Weil China sich nicht auf die Seite des Wertewestens schlägt und Russland für den Einmarsch in die Ukraine abstraft, soll es laut NATO-Generalsekretär Stoltenberg ebenfalls ins Visier von Strafmaßnahmen geraten. Eine Eskalationsstrategie mit ungewissem Ausgang, die auch zu enormen wirtschaftlichen Verwerfungen führen kann.
Die Volksrepublik China ist zwar kein wichtiger Waffenlieferant für Russland, was den Ukraine-Feldzug anbelangt, doch Peking lässt sich auch nicht vor den Sanktionskarren des Wertewestens spannen. Während die Wirtschaftsbeziehungen zwischen den westlichen Staaten und Russland in den letzten Jahren deutliche Rückschläge erlitten, wurden jene zwischen dem größten Land der Erde und dem Reich der Mitte deutlich gestärkt. Doch dies ist dem NATO-Generalsekretär Jens Stoltenberg ein Dorn im Auge.

▶ [Arbeitsauftrag 1] Fassen Sie den Absatz des Auszugs, der mit „Die Volksrepublik China ist zwar“ beginnt, als Stichpunktliste zusammen und behalten Sie dabei seine wesentlichen Fakten bei.
▶ [Arbeitsauftrag 2] Welches Amt bekleidet Jens Stoltenberg laut dem Auszug?
Die Daten spielen hierfür keine Rolle.

[Gespeicherte Einträge]
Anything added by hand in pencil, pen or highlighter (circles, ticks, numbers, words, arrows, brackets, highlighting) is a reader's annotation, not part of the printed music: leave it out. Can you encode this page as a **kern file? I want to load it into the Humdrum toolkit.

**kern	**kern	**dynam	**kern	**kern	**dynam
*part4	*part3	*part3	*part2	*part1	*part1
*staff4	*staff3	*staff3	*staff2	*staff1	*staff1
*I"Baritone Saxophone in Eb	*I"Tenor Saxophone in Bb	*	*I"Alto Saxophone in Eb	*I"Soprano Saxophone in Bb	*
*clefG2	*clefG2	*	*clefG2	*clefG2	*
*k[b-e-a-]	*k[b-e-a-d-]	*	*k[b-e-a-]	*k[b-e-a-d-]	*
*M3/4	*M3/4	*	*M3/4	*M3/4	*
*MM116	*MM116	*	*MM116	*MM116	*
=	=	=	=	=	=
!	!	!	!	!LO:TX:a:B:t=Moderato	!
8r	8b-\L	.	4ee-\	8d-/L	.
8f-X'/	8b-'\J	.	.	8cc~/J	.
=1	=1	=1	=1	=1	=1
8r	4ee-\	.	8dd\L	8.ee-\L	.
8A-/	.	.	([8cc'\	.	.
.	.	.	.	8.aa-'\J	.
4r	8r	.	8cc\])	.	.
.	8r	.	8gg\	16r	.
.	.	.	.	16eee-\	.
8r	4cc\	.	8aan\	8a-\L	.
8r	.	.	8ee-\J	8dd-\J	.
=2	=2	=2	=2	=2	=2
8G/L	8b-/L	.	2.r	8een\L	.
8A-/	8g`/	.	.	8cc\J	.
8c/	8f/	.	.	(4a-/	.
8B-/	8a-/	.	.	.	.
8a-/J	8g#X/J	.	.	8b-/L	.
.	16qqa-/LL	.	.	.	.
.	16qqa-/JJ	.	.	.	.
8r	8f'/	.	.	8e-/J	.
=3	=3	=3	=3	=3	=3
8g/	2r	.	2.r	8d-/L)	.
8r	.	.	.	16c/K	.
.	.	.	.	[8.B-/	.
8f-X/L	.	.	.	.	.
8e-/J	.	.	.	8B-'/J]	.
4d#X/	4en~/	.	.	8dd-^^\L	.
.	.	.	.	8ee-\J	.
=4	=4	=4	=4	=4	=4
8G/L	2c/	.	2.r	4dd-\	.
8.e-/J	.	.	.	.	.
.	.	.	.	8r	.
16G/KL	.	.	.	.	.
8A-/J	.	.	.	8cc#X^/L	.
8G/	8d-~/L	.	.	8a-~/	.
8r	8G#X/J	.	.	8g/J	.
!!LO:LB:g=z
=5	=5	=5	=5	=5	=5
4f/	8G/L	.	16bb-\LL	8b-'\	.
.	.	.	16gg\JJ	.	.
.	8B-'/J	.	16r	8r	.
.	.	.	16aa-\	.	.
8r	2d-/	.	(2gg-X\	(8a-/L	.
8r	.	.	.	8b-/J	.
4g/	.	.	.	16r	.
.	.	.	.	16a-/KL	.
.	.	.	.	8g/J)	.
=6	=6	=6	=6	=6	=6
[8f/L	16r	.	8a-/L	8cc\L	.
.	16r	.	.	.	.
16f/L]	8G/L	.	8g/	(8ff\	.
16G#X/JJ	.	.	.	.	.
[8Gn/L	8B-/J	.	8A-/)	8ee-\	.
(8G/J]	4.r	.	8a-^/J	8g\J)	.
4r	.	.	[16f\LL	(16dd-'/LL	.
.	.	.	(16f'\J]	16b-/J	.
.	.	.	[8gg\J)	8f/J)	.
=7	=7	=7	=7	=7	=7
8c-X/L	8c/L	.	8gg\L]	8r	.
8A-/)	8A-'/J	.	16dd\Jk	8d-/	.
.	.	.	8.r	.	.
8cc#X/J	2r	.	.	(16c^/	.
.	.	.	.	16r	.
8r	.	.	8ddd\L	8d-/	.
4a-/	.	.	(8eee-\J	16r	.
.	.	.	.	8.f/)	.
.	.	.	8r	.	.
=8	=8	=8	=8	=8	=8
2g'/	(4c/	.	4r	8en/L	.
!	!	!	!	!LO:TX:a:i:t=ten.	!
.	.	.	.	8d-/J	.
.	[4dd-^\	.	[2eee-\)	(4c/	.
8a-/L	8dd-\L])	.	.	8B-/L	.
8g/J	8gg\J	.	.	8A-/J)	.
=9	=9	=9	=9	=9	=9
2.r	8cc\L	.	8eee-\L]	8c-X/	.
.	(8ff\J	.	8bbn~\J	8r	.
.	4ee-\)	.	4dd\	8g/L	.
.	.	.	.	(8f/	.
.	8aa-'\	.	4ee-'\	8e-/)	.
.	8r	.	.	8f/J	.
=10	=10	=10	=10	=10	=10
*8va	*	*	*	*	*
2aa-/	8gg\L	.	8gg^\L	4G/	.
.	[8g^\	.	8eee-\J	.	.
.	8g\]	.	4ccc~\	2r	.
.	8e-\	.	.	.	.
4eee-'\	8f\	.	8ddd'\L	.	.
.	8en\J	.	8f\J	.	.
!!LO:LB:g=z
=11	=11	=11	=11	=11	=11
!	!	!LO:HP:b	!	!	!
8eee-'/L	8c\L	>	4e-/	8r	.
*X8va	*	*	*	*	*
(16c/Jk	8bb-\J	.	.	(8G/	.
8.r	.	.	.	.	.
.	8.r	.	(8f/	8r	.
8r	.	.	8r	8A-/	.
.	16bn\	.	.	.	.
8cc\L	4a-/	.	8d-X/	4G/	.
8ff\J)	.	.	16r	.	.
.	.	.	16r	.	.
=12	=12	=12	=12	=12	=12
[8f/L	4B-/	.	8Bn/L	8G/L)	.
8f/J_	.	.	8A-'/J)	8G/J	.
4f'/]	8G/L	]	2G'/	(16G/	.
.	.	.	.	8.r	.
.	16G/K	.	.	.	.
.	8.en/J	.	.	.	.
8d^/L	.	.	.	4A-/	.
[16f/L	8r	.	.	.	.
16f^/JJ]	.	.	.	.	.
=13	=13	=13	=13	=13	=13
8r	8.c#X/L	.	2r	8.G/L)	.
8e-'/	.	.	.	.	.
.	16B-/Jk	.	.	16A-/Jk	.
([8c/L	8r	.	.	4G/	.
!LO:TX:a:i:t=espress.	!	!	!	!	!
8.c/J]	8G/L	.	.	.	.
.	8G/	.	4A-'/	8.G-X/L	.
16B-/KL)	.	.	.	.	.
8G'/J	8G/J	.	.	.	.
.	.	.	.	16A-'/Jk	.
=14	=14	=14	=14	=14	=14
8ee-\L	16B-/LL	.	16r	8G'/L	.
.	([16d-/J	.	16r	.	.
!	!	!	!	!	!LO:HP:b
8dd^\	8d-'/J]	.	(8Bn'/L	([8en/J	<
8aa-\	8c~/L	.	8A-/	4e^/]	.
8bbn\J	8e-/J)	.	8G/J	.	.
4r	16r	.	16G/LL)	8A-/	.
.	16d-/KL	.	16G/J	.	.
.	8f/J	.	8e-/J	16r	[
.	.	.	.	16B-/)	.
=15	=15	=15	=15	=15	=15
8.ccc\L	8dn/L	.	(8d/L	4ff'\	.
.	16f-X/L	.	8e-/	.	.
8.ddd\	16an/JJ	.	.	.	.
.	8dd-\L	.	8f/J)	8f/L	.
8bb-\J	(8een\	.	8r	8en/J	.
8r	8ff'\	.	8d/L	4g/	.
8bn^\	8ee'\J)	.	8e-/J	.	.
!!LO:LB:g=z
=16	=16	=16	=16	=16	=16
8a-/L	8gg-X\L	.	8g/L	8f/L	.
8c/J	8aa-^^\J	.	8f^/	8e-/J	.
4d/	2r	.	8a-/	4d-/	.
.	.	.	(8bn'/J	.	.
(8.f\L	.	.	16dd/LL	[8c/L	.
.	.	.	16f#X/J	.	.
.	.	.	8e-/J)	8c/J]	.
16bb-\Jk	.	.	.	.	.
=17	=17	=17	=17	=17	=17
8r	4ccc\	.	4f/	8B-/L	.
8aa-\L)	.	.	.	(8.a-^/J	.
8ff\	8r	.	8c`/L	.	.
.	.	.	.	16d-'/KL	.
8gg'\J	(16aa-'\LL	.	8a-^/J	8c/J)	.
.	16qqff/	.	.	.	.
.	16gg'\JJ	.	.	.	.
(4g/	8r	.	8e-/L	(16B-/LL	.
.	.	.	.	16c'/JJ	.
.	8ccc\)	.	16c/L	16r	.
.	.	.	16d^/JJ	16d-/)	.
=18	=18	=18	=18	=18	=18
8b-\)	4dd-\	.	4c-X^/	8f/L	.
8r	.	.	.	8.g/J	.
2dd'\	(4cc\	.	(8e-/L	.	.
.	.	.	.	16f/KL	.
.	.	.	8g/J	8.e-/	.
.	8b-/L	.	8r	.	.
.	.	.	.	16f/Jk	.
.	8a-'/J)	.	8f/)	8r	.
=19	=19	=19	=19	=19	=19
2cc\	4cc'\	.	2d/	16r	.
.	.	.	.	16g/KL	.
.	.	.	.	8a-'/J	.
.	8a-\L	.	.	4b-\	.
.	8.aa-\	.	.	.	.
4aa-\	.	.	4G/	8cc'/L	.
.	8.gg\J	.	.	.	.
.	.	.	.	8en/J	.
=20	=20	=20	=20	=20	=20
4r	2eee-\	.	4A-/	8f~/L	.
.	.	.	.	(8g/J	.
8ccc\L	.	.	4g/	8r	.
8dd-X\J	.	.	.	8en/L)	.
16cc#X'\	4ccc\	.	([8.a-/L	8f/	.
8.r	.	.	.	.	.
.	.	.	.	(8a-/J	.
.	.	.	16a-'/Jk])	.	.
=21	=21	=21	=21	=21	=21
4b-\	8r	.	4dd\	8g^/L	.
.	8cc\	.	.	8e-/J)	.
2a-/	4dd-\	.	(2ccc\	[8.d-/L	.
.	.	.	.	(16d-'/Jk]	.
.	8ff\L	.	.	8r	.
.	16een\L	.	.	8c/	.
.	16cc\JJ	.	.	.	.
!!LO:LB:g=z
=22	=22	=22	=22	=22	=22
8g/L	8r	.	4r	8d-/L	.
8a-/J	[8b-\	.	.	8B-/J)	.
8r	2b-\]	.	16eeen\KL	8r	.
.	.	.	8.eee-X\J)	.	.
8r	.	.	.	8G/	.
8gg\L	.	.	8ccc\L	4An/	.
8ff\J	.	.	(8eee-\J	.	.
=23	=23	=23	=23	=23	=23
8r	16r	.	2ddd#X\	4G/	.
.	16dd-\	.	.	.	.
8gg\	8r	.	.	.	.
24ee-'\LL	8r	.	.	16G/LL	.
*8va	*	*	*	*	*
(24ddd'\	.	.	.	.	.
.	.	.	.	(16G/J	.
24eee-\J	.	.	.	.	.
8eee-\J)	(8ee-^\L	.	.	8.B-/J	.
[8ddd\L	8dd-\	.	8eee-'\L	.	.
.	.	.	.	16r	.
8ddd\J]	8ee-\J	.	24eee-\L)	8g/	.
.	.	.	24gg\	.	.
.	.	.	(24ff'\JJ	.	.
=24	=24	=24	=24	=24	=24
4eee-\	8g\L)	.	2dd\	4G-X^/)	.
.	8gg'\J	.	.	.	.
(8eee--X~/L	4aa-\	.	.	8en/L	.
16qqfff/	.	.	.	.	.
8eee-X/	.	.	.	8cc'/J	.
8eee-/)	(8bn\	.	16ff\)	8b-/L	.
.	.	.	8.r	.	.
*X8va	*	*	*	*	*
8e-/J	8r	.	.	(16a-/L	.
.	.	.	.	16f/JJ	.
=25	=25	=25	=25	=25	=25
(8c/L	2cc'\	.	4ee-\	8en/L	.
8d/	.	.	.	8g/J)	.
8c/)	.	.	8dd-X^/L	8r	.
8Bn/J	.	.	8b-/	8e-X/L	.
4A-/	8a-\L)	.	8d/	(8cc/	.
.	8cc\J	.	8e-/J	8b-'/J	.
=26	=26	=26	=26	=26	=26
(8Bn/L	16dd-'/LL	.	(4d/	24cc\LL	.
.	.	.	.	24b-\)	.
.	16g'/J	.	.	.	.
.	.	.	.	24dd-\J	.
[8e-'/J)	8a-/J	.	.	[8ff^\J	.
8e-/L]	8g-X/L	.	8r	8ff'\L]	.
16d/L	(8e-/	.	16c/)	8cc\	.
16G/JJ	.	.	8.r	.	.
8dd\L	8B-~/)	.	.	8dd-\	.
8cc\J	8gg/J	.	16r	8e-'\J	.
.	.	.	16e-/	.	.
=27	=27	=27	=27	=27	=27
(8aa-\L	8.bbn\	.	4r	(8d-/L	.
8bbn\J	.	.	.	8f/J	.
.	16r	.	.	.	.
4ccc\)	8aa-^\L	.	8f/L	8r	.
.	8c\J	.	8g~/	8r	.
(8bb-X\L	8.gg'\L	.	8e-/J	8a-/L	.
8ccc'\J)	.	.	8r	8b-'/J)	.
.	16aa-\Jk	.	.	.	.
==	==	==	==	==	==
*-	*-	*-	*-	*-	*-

▶ [Antwortfeld 1]
- China ist für den Ukraine-Feldzug kein wichtiger Waffenlieferant Russlands.
- Peking lässt sich nicht vor den Sanktionskarren des Wertewestens spannen.
- Die Wirtschaftsbeziehungen zwischen den westlichen Staaten und Russland haben in den letzten Jahren deutliche Rückschläge erlitten.
- Die Beziehungen zwischen dem größten Land der Erde und dem Reich der Mitte wurden dagegen deutlich gestärkt.
- Dies ist NATO-Generalsekretär Jens Stoltenberg ein Dorn im Auge.

▶ [Antwortfeld 2] Er ist NATO-Generalsekretär.